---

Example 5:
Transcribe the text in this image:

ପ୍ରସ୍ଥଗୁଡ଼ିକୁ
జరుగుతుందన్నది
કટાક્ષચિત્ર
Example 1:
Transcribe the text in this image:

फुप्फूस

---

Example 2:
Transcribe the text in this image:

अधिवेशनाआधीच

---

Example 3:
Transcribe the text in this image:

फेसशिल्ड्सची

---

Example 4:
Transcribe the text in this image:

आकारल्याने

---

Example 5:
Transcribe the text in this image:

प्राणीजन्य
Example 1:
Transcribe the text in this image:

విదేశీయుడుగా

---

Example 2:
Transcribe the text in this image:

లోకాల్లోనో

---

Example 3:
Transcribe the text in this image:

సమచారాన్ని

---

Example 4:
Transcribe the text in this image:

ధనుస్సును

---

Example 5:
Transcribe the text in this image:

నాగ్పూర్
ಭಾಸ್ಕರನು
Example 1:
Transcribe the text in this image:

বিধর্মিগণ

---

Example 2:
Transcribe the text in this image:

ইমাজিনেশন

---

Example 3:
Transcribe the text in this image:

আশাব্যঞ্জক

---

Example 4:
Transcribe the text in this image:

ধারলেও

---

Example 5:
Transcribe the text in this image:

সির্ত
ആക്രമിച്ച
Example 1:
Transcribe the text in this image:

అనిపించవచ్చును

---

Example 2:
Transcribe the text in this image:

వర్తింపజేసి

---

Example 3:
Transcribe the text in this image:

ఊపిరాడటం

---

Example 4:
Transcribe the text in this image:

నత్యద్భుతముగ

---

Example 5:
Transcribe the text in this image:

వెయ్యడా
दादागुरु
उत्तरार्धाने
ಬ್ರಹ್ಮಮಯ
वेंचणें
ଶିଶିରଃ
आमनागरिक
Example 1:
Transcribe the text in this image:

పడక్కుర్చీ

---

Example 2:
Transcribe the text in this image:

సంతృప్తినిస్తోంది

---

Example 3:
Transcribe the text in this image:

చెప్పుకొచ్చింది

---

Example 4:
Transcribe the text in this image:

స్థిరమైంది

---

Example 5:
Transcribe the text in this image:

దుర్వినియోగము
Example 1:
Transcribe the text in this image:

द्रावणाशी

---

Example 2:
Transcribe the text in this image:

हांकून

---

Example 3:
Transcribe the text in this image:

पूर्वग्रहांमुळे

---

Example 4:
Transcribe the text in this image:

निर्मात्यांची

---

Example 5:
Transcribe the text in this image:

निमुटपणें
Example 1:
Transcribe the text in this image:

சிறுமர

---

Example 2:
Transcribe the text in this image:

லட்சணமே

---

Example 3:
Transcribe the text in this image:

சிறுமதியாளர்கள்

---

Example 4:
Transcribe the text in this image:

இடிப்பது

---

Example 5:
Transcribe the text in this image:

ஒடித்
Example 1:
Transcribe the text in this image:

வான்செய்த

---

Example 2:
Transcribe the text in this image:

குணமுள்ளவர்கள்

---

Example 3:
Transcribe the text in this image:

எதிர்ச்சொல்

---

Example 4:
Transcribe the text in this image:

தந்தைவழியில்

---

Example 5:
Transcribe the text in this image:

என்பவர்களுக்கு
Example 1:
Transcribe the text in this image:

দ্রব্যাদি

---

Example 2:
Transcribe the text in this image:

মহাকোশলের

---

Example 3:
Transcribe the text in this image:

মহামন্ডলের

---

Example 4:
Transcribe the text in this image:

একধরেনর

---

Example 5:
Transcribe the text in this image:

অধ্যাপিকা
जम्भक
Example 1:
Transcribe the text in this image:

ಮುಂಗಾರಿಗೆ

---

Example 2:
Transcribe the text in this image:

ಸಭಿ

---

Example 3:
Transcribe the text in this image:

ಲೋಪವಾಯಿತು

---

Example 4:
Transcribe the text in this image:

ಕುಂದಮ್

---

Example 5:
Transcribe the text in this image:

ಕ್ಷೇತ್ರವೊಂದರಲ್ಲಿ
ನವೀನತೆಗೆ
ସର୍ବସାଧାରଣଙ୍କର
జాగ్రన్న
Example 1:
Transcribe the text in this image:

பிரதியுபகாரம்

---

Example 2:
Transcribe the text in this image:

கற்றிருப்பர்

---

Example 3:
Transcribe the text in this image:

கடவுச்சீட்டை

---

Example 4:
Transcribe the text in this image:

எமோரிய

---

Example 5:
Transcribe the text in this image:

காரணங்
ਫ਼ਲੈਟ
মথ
————————
Line by line, retype the whole listing exactly.

» TASK ANSWER:
---

Example 5:
Transcribe the text in this image:

ପ୍ରସ୍ଥଗୁଡ଼ିକୁ
జరుగుతుందన్నది
કટાક્ષચિત્ર
Example 1:
Transcribe the text in this image:

फुप्फूस

---

Example 2:
Transcribe the text in this image:

अधिवेशनाआधीच

---

Example 3:
Transcribe the text in this image:

फेसशिल्ड्सची

---

Example 4:
Transcribe the text in this image:

आकारल्याने

---

Example 5:
Transcribe the text in this image:

प्राणीजन्य
Example 1:
Transcribe the text in this image:

విదేశీయుడుగా

---

Example 2:
Transcribe the text in this image:

లోకాల్లోనో

---

Example 3:
Transcribe the text in this image:

సమచారాన్ని

---

Example 4:
Transcribe the text in this image:

ధనుస్సును

---

Example 5:
Transcribe the text in this image:

నాగ్పూర్
ಭಾಸ್ಕರನು
Example 1:
Transcribe the text in this image:

বিধর্মিগণ

---

Example 2:
Transcribe the text in this image:

ইমাজিনেশন

---

Example 3:
Transcribe the text in this image:

আশাব্যঞ্জক

---

Example 4:
Transcribe the text in this image:

ধারলেও

---

Example 5:
Transcribe the text in this image:

সির্ত
ആക്രമിച്ച
Example 1:
Transcribe the text in this image:

అనిపించవచ్చును

---

Example 2:
Transcribe the text in this image:

వర్తింపజేసి

---

Example 3:
Transcribe the text in this image:

ఊపిరాడటం

---

Example 4:
Transcribe the text in this image:

నత్యద్భుతముగ

---

Example 5:
Transcribe the text in this image:

వెయ్యడా
दादागुरु
उत्तरार्धाने
ಬ್ರಹ್ಮಮಯ
वेंचणें
ଶିଶିରଃ
आमनागरिक
Example 1:
Transcribe the text in this image:

పడక్కుర్చీ

---

Example 2:
Transcribe the text in this image:

సంతృప్తినిస్తోంది

---

Example 3:
Transcribe the text in this image:

చెప్పుకొచ్చింది

---

Example 4:
Transcribe the text in this image:

స్థిరమైంది

---

Example 5:
Transcribe the text in this image:

దుర్వినియోగము
Example 1:
Transcribe the text in this image:

द्रावणाशी

---

Example 2:
Transcribe the text in this image:

हांकून

---

Example 3:
Transcribe the text in this image:

पूर्वग्रहांमुळे

---

Example 4:
Transcribe the text in this image:

निर्मात्यांची

---

Example 5:
Transcribe the text in this image:

निमुटपणें
Example 1:
Transcribe the text in this image:

சிறுமர

---

Example 2:
Transcribe the text in this image:

லட்சணமே

---

Example 3:
Transcribe the text in this image:

சிறுமதியாளர்கள்

---

Example 4:
Transcribe the text in this image:

இடிப்பது

---

Example 5:
Transcribe the text in this image:

ஒடித்
Example 1:
Transcribe the text in this image:

வான்செய்த

---

Example 2:
Transcribe the text in this image:

குணமுள்ளவர்கள்

---

Example 3:
Transcribe the text in this image:

எதிர்ச்சொல்

---

Example 4:
Transcribe the text in this image:

தந்தைவழியில்

---

Example 5:
Transcribe the text in this image:

என்பவர்களுக்கு
Example 1:
Transcribe the text in this image:

দ্রব্যাদি

---

Example 2:
Transcribe the text in this image:

মহাকোশলের

---

Example 3:
Transcribe the text in this image:

মহামন্ডলের

---

Example 4:
Transcribe the text in this image:

একধরেনর

---

Example 5:
Transcribe the text in this image:

অধ্যাপিকা
जम्भक
Example 1:
Transcribe the text in this image:

ಮುಂಗಾರಿಗೆ

---

Example 2:
Transcribe the text in this image:

ಸಭಿ

---

Example 3:
Transcribe the text in this image:

ಲೋಪವಾಯಿತು

---

Example 4:
Transcribe the text in this image:

ಕುಂದಮ್

---

Example 5:
Transcribe the text in this image:

ಕ್ಷೇತ್ರವೊಂದರಲ್ಲಿ
ನವೀನತೆಗೆ
ସର୍ବସାଧାରଣଙ୍କର
జాగ్రన్న
Example 1:
Transcribe the text in this image:

பிரதியுபகாரம்

---

Example 2:
Transcribe the text in this image:

கற்றிருப்பர்

---

Example 3:
Transcribe the text in this image:

கடவுச்சீட்டை

---

Example 4:
Transcribe the text in this image:

எமோரிய

---

Example 5:
Transcribe the text in this image:

காரணங்
ਫ਼ਲੈਟ
মথ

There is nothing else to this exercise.